Exercise objective >>
For the data below, restate word for word only the lines from the line containing "shows no protein" through the line containing "cells show no", both ends included.

━━━ Supplied records ━━━

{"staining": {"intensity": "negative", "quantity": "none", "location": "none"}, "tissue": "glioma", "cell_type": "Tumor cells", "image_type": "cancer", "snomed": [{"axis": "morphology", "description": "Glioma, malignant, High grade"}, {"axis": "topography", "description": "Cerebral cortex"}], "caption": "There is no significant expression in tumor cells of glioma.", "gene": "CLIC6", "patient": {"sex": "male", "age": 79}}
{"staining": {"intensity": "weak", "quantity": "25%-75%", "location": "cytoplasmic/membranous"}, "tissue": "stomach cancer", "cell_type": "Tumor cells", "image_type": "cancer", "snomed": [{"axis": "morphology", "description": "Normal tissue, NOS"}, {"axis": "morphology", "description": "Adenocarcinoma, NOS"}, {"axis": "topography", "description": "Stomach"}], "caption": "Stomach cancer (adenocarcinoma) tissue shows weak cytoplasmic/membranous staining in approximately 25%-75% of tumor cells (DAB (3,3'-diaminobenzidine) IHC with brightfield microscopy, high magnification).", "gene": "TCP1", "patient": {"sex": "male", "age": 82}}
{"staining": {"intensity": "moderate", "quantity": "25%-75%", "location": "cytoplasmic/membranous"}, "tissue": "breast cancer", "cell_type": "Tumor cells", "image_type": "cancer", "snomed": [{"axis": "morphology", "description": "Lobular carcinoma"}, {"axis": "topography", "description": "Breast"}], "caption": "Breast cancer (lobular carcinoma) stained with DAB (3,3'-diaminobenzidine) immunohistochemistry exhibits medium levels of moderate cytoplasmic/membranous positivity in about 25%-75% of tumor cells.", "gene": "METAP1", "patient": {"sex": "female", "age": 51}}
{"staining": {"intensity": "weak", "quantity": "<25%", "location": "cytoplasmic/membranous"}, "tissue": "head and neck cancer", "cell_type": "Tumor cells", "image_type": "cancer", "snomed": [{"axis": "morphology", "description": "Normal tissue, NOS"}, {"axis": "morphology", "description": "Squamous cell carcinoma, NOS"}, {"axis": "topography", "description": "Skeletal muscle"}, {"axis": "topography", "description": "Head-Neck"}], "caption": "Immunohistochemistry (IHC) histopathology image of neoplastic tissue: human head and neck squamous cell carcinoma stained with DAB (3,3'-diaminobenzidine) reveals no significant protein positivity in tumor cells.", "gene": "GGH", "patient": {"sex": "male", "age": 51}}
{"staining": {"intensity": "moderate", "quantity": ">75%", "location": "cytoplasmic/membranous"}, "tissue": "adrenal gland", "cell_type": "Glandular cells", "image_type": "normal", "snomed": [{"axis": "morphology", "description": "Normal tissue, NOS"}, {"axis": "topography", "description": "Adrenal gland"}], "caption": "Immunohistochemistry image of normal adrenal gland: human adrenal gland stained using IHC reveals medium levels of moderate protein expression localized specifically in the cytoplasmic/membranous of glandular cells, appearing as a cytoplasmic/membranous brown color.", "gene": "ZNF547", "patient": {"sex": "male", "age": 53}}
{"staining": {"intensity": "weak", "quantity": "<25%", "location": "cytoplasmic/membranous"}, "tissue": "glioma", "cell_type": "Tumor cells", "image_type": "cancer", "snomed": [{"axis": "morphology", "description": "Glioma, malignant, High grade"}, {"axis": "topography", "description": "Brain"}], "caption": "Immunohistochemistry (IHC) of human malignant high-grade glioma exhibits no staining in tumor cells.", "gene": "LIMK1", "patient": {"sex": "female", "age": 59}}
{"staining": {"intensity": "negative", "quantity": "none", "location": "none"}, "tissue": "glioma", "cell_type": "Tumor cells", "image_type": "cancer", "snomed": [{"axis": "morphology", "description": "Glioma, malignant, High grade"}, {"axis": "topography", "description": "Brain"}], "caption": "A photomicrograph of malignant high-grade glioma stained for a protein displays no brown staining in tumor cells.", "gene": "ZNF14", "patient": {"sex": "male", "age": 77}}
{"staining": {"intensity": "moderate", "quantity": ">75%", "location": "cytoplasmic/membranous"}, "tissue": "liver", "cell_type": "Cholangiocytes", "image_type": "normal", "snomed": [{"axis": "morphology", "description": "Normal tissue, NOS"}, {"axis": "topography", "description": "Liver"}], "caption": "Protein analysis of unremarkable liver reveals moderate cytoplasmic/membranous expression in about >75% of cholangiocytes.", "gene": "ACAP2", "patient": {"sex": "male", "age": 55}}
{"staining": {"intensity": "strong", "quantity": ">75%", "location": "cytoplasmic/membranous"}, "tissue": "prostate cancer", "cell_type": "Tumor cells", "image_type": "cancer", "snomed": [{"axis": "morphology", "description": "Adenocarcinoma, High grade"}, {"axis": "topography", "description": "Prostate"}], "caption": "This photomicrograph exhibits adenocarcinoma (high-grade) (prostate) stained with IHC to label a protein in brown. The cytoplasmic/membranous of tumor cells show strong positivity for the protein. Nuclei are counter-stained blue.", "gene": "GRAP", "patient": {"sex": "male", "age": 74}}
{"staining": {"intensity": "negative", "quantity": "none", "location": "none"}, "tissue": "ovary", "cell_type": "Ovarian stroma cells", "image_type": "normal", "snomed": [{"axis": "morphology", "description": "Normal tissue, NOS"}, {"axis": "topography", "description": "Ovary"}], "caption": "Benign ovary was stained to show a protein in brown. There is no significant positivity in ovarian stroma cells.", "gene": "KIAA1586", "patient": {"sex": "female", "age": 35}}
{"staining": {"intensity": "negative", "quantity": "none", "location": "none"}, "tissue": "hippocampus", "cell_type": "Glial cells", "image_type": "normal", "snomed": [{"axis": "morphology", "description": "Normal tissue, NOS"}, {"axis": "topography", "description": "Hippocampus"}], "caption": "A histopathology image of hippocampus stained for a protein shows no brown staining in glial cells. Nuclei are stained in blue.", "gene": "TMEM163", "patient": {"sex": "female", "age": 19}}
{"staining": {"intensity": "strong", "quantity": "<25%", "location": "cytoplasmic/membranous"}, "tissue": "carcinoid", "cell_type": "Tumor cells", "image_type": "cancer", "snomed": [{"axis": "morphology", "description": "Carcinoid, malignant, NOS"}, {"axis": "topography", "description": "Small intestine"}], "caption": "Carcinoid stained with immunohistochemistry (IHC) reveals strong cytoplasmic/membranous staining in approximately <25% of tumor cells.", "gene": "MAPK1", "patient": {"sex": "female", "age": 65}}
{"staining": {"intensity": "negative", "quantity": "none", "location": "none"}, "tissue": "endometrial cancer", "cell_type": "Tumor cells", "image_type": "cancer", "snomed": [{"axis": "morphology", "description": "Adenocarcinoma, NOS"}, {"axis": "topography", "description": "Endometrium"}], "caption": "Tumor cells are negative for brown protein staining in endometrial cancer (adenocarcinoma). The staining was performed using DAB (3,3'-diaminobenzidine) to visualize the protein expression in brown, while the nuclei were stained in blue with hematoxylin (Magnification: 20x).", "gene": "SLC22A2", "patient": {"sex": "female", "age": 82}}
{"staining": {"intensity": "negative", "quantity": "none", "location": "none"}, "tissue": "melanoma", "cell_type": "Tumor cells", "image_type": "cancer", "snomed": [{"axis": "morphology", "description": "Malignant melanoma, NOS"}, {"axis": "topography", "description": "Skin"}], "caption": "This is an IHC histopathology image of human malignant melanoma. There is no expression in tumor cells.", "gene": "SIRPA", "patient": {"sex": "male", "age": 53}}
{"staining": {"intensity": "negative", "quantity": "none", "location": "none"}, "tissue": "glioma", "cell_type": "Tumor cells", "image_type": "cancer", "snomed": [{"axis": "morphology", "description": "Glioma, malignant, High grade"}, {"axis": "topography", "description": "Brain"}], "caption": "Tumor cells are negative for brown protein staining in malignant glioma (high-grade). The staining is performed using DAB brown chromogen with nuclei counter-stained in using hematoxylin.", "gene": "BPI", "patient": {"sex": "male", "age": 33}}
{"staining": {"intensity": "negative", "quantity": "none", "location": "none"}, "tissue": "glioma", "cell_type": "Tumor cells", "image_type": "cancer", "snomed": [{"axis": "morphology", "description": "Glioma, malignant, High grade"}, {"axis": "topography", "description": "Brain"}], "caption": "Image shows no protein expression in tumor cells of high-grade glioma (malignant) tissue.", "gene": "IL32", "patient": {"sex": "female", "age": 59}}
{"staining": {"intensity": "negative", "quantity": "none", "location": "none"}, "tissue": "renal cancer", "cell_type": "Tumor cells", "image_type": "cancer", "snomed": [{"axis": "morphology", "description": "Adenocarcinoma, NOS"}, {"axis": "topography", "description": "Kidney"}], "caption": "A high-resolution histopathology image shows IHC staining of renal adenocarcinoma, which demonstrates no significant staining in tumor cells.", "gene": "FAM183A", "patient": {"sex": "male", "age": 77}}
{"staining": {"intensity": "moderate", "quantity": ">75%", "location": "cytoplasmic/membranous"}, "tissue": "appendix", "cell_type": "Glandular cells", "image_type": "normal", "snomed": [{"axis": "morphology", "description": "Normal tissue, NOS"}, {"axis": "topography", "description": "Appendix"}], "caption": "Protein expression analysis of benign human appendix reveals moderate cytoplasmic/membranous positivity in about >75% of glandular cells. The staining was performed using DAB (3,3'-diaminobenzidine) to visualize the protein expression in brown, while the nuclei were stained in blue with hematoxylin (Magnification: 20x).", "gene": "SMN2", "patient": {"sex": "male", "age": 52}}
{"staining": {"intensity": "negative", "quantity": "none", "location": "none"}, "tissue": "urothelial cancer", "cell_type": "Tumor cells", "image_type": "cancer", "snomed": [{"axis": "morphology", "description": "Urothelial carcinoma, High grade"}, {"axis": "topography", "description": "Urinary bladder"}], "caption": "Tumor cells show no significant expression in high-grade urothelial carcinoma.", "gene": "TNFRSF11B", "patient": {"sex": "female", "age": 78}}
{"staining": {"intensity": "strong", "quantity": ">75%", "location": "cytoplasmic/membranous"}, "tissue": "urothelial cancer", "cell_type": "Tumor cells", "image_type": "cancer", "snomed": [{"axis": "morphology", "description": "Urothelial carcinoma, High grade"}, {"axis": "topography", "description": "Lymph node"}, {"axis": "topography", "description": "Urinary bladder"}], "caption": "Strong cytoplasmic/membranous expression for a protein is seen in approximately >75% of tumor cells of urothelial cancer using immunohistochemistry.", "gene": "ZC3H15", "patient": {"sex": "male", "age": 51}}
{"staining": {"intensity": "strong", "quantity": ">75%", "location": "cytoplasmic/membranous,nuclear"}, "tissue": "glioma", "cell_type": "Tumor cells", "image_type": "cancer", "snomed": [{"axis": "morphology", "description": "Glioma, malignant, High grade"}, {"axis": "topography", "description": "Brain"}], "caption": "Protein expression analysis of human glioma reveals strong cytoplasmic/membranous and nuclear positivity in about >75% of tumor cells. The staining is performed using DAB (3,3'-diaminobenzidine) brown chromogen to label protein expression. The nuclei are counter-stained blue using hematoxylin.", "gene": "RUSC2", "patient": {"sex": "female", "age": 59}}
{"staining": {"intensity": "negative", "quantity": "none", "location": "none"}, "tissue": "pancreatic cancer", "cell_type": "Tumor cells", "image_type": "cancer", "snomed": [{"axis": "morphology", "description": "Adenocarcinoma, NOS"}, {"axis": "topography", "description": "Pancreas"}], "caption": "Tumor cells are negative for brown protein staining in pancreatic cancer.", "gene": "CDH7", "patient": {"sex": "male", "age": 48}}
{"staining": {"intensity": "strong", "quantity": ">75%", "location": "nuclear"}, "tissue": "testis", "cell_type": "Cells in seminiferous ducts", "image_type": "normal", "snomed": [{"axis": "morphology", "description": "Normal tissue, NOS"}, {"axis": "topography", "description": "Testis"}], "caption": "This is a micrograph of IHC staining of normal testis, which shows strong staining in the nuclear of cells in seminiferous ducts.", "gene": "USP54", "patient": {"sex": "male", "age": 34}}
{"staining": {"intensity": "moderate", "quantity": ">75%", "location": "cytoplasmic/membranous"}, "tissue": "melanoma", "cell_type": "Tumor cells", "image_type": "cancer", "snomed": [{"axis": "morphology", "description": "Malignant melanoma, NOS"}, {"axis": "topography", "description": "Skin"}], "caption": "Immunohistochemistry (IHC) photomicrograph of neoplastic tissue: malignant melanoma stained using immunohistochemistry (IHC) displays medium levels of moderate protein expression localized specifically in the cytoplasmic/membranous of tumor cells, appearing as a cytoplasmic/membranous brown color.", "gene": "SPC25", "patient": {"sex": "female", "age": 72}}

━━━

Reply >>
{"staining": {"intensity": "negative", "quantity": "none", "location": "none"}, "tissue": "glioma", "cell_type": "Tumor cells", "image_type": "cancer", "snomed": [{"axis": "morphology", "description": "Glioma, malignant, High grade"}, {"axis": "topography", "description": "Brain"}], "caption": "Image shows no protein expression in tumor cells of high-grade glioma (malignant) tissue.", "gene": "IL32", "patient": {"sex": "female", "age": 59}}
{"staining": {"intensity": "negative", "quantity": "none", "location": "none"}, "tissue": "renal cancer", "cell_type": "Tumor cells", "image_type": "cancer", "snomed": [{"axis": "morphology", "description": "Adenocarcinoma, NOS"}, {"axis": "topography", "description": "Kidney"}], "caption": "A high-resolution histopathology image shows IHC staining of renal adenocarcinoma, which demonstrates no significant staining in tumor cells.", "gene": "FAM183A", "patient": {"sex": "male", "age": 77}}
{"staining": {"intensity": "moderate", "quantity": ">75%", "location": "cytoplasmic/membranous"}, "tissue": "appendix", "cell_type": "Glandular cells", "image_type": "normal", "snomed": [{"axis": "morphology", "description": "Normal tissue, NOS"}, {"axis": "topography", "description": "Appendix"}], "caption": "Protein expression analysis of benign human appendix reveals moderate cytoplasmic/membranous positivity in about >75% of glandular cells. The staining was performed using DAB (3,3'-diaminobenzidine) to visualize the protein expression in brown, while the nuclei were stained in blue with hematoxylin (Magnification: 20x).", "gene": "SMN2", "patient": {"sex": "male", "age": 52}}
{"staining": {"intensity": "negative", "quantity": "none", "location": "none"}, "tissue": "urothelial cancer", "cell_type": "Tumor cells", "image_type": "cancer", "snomed": [{"axis": "morphology", "description": "Urothelial carcinoma, High grade"}, {"axis": "topography", "description": "Urinary bladder"}], "caption": "Tumor cells show no significant expression in high-grade urothelial carcinoma.", "gene": "TNFRSF11B", "patient": {"sex": "female", "age": 78}}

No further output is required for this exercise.